Vince desfez o abraço e acariciou o rosto do namorado. O cheiro da casa estava impregnado em Darles. Nojento.

— Nossa história não pode acabar assim, num quarto como este. Vou voltar para casa. Amanhã podemos conversar melhor — estipulou. — Só peço que… me deixe ficar sozinho esta noite, por favor. Fique por aqui, ou encontre um quarto de hotel. Preciso pensar.

Ele franziu as sobrancelhas.

— Não quer que eu vá para casa com você?

— Só hoje. Por favor. Quero ficar sozinho — instou, mantendo a voz o mais branda possível. — Prometo que amanhã vou esperar você lá em casa. Aí resolveremos tudo. Está bem?

Darles não parecia confortável com a ideia, mas não estava em posição para negociar, portanto fez que sim.

Vince se afastou, destrancou a porta e saiu para o corredor. Passou pelas mesmas pessoas de antes, apenas em locais diferentes da casa. Desceu para o primeiro andar, atravessou a porta da frente e enfrentou a escadaria outra vez. Agora caminhava devagar, e permitia, finalmente, que o pranto assolasse seus olhos e bochechas.

Ele vinha se enganando, sabia disso. Seu relacionamento com Darles havia sido saudável um dia, mas não era mais.

Quando o carro particular chegou, Vince já secava as lágrimas; quando estacionou outra vez, diante do apartamento dele, pediu:

— Espere aqui, por favor.

Entrou no apartamento e observou cada objeto que havia nele. Era incrível como as coisas podiam mudar tão de repente, mesmo aquelas que pareciam irrevogáveis.

Pensou nas suculentas, das quais eles cuidavam juntos; no animal de estimação que gostariam de adotar; na viagem que fariam nas férias; pensou, principalmente, em todo o dinheiro que vinham juntando para, dali a alguns anos, poderem mudar de continente. Com isso em mente, sentou-se diante do computador, que havia deixado ligado, e acessou sua conta conjunta. Transferiu todo o dinheiro que pertencia aos dois para uma conta particular. Depois, desligou o computador, subiu numa cadeira e, com a ajuda de uma chave de fenda, desinstalou o projetor do teto.

Partiu para o quarto e abriu uma mala de viagem grande, a maior que encontrou, bem ao lado de um saco de lixo preto. Começou a jogar seus próprios pertences dentro da mala, e os de Darles, no saco de lixo. Fez isso com as roupas, os livros, os aparelhos eletrônicos; depois, rumou à sala e repetiu o processo, passando também pela cozinha.

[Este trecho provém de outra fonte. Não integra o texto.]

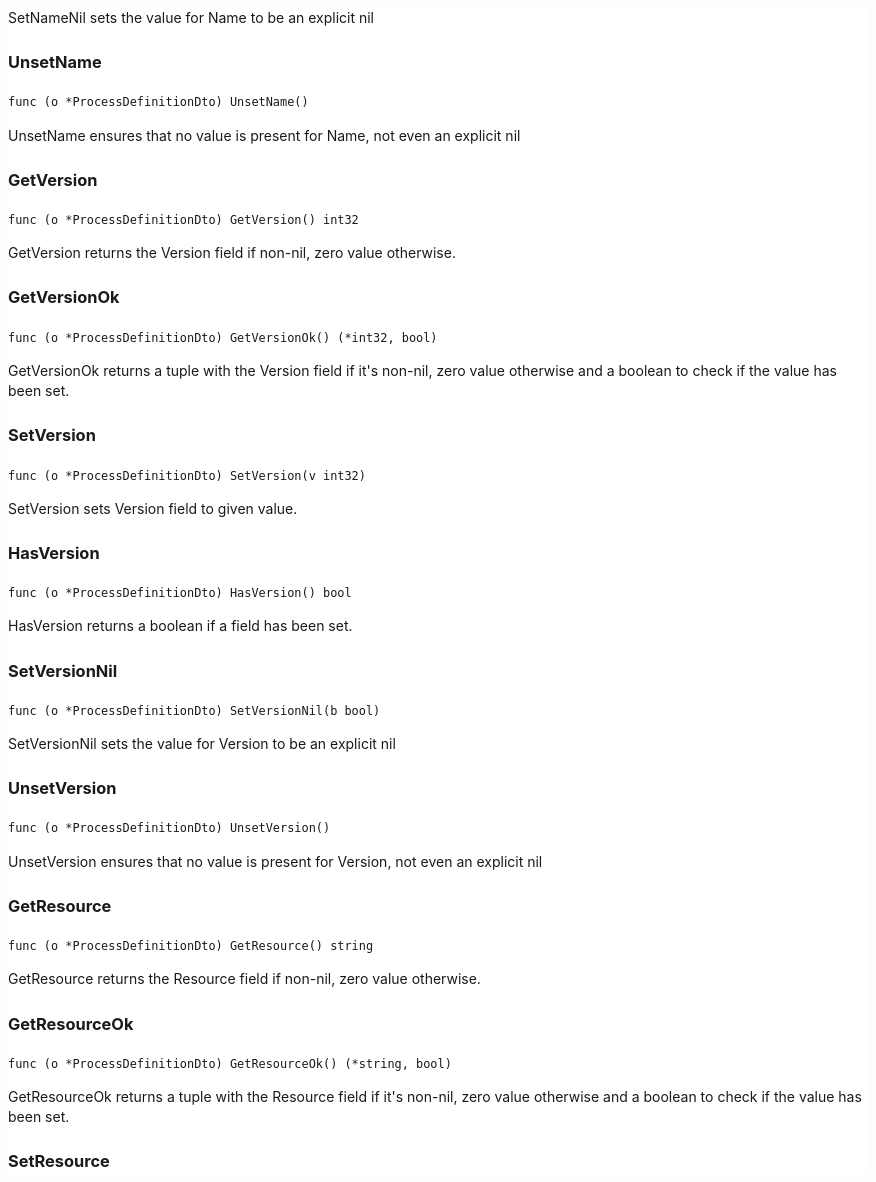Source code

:  SetNameNil sets the value for Name to be an explicit nil

### UnsetName
`func (o *ProcessDefinitionDto) UnsetName()`

UnsetName ensures that no value is present for Name, not even an explicit nil
### GetVersion

`func (o *ProcessDefinitionDto) GetVersion() int32`

GetVersion returns the Version field if non-nil, zero value otherwise.

### GetVersionOk

`func (o *ProcessDefinitionDto) GetVersionOk() (*int32, bool)`

GetVersionOk returns a tuple with the Version field if it's non-nil, zero value otherwise
and a boolean to check if the value has been set.

### SetVersion

`func (o *ProcessDefinitionDto) SetVersion(v int32)`

SetVersion sets Version field to given value.

### HasVersion

`func (o *ProcessDefinitionDto) HasVersion() bool`

HasVersion returns a boolean if a field has been set.

### SetVersionNil

`func (o *ProcessDefinitionDto) SetVersionNil(b bool)`

 SetVersionNil sets the value for Version to be an explicit nil

### UnsetVersion
`func (o *ProcessDefinitionDto) UnsetVersion()`

UnsetVersion ensures that no value is present for Version, not even an explicit nil
### GetResource

`func (o *ProcessDefinitionDto) GetResource() string`

GetResource returns the Resource field if non-nil, zero value otherwise.

### GetResourceOk

`func (o *ProcessDefinitionDto) GetResourceOk() (*string, bool)`

GetResourceOk returns a tuple with the Resource field if it's non-nil, zero value otherwise
and a boolean to check if the value has been set.

### SetResource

Precisou de mais de uma viagem até o carro lá embaixo para levar as duas malas que encheu. Antes de deixar o apartamento pela última vez, viu Bastet, miando para ele. Tecnicamente, a gata pertencia a Darles, mas ele não merecia o amor nem de um animal.

Na rua, deixou a gata sobre as malas e arrastou os dois sacos de lixo até a lixeira do outro lado, aquela que era possível ver da janela do apartamento. Jogou os sacos lá dentro e puxou a lixeira para o beco. Sem pressa, entornou uma garrafa inteira de álcool etílico, junto com uma boa quantidade de combustível para motocicletas que eles guardavam desde a época em que Darles possuía uma. Riscou um palito de fósforo e esperou enquanto tudo queimava, apenas o suficiente para garantir que não sobraria nada.

Voltou para o carro e lançou um olhar de despedida para as janelas do apartamento que não pretendia visitar nunca mais. Ordenou que o motorista o levasse para o hotel mais longe dali.

Pensou outra vez que jamais havia mentido para Darles. A honestidade era a melhor política. De fato, ele nunca fora desonesto antes dessa noite. Não tinha mentido ao dizer que, quando Darles chegasse em casa pela manhã, tudo estaria resolvido entre os dois; essa parte era verdade. A mentira era que Vince estaria esperando por ele, pronto para acreditar em suas palavras de novo e recomeçar. Em vez disso, Darles encontraria um apartamento praticamente vazio. Nada que ele pudesse chamar de lar.